Dkk1 exacerbates doxorubicin-induced cardiotoxicity by inhibiting Wnt/β-catenin signaling pathway
Author(s) -
Liang Liu,
Yalin Tu,
Jing Lu,
Panxia Wang,
Zhen Guo,
Wei Wang,
Kaiteng Guo,
Rui Lan,
Hong Li
Publication year - 2019
Publication title -
journal of cell science
Language(s) - English
Resource type - Journals
SCImago Journal Rank - 2.384
H-Index - 278
eISSN - 1477-9137
pISSN - 0021-9533
DOI - 10.1242/jcs.228478
Subject(s) - dkk1 , cardiotoxicity , wnt signaling pathway , doxorubicin , apoptosis , biology , cancer research , cardiomyopathy , pharmacology , microbiology and biotechnology , signal transduction , heart failure , medicine , chemotherapy , biochemistry , genetics
The cancer clinical therapy of Doxorubicin (Dox) is limited by its life-threatening cardiotoxic effects. Dickkopf-1 (Dkk1), the founding member of Dkk family, is best studied and functions as an antagonist of canonical Wnt/β-catenin. Dkk1 is considered to play a broad role in a variety of biological processes, but its effects on Dox-induced cardiomyopathy is poorly understood. Here, we found that Dkk1 was significantly increased in Dox-treated groups, and this increase exacerbated Dox-induced cardiomyocyte apoptosis and mitochondrial dysfunction. Overexpressing Dkk1 aggravated Dox-induced cardiotoxicity in H9C2 cells. Similar results were detected when adding the Dkk1 active protein extracellularly.
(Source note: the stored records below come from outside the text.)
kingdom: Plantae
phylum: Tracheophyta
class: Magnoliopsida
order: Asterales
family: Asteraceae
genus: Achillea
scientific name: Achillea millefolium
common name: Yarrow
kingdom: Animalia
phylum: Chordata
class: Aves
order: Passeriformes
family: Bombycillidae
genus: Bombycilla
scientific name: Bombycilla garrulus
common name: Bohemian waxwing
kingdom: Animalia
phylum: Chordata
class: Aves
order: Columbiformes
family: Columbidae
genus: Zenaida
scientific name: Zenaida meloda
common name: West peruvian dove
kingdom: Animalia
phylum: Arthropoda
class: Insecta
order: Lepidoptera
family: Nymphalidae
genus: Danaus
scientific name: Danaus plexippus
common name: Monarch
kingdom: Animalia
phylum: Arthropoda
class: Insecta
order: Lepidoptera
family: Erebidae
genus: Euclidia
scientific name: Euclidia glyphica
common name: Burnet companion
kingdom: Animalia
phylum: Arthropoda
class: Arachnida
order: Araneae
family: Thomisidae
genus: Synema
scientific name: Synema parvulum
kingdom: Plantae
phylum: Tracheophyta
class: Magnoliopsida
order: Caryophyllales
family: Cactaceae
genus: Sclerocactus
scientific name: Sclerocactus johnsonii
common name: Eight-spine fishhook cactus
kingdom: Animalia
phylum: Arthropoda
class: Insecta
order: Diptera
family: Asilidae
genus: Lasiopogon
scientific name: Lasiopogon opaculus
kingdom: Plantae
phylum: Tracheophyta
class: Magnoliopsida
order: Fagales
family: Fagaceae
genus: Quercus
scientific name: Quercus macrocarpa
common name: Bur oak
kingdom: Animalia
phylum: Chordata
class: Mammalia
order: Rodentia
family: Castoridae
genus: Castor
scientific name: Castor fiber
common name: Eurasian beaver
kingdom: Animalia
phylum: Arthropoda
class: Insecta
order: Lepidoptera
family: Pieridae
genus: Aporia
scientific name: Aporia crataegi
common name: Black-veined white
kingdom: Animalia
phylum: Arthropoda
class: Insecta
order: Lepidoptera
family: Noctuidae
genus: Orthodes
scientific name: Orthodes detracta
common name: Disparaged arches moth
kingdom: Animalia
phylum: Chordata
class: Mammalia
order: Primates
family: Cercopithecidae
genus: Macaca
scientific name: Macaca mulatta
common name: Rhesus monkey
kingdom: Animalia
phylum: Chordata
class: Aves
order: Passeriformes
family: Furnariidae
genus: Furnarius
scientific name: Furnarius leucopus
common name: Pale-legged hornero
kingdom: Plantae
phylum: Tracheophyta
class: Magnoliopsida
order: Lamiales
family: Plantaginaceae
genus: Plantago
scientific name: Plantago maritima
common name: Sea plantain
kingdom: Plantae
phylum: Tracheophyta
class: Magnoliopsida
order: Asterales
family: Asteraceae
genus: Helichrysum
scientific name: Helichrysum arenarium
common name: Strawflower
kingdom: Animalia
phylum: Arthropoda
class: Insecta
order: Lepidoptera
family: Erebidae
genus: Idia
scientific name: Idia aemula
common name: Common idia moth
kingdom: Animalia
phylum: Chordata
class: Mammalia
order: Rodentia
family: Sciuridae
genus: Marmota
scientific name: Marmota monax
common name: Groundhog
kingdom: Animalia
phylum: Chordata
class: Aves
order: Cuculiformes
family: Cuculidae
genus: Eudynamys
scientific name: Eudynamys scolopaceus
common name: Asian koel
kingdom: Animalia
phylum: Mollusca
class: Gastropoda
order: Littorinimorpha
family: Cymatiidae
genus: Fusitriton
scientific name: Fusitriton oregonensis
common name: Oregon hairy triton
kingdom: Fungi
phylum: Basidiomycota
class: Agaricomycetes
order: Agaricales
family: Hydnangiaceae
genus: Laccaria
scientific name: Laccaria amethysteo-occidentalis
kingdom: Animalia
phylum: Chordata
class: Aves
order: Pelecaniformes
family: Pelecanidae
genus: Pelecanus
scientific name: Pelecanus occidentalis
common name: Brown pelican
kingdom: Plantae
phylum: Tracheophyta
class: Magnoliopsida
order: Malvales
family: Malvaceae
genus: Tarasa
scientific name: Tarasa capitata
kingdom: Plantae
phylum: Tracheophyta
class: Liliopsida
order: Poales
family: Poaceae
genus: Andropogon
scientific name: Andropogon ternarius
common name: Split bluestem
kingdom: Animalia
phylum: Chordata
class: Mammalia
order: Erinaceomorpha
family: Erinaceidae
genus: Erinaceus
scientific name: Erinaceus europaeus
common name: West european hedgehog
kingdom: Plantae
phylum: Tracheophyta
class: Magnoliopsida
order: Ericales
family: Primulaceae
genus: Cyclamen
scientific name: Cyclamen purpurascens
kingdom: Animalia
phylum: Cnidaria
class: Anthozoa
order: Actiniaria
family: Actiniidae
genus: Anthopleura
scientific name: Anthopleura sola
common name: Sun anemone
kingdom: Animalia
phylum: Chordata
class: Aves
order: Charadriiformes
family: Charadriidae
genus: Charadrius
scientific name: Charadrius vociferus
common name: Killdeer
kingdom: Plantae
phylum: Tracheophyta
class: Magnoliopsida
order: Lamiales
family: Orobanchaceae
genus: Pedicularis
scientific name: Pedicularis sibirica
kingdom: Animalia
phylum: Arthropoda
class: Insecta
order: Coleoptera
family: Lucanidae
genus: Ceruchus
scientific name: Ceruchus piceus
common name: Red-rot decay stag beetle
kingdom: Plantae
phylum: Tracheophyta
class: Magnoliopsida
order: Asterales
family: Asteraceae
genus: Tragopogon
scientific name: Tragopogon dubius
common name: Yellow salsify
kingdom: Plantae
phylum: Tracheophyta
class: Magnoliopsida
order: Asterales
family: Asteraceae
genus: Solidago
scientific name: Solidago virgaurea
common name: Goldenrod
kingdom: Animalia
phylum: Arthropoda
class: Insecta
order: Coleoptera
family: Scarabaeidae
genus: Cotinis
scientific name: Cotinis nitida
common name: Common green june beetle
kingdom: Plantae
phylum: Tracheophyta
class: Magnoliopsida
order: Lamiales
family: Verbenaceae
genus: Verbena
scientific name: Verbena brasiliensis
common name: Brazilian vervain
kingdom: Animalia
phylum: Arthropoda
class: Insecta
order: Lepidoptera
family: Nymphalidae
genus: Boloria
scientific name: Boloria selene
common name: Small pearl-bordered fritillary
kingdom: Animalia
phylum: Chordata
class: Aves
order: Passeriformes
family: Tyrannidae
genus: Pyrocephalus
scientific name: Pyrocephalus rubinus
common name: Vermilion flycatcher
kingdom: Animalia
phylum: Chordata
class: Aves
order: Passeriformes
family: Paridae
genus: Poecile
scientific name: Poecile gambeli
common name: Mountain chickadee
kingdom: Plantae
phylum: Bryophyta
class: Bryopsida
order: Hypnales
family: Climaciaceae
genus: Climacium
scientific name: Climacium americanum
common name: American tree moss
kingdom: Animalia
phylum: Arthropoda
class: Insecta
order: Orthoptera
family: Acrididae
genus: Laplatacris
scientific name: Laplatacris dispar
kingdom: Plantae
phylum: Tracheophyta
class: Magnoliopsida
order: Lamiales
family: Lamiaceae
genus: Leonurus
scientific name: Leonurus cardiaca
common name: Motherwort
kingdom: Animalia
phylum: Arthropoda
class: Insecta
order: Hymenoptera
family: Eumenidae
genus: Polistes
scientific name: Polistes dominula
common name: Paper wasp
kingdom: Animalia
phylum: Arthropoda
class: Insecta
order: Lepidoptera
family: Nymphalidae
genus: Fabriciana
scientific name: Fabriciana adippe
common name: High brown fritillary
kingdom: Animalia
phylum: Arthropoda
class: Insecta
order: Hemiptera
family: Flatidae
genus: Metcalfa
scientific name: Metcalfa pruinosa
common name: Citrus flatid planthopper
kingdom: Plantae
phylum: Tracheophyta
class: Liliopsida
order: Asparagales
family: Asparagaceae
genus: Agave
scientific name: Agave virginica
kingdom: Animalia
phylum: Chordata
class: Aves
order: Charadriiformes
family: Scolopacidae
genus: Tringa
Conversely, specific antibody blocking extracellular Dkk1 attenuated Dox-cardiotoxic response. Adenovirus encoding Dkk1 was transduced through intramyocardial injection and exacerbated Dox-induced cardiomyocyte apoptosis, mitochondrial damage and heart injury in vivo. Furthermore, Wnt/β-catenin signaling was inhibited in Dox-induced cardiotoxicity, the re-activation of β-catenin relieved overexpressed Dkk1 or Dox-induced cardiotoxicity. In conclusion, these results uncovered that the crucial role of Dkk1-Wnt/β-catenin signaling axis in the process of Dox-induced cardiotoxicity and provided novel insights into the potential mechanism on cardiomyopathy caused by clinical application of Dox.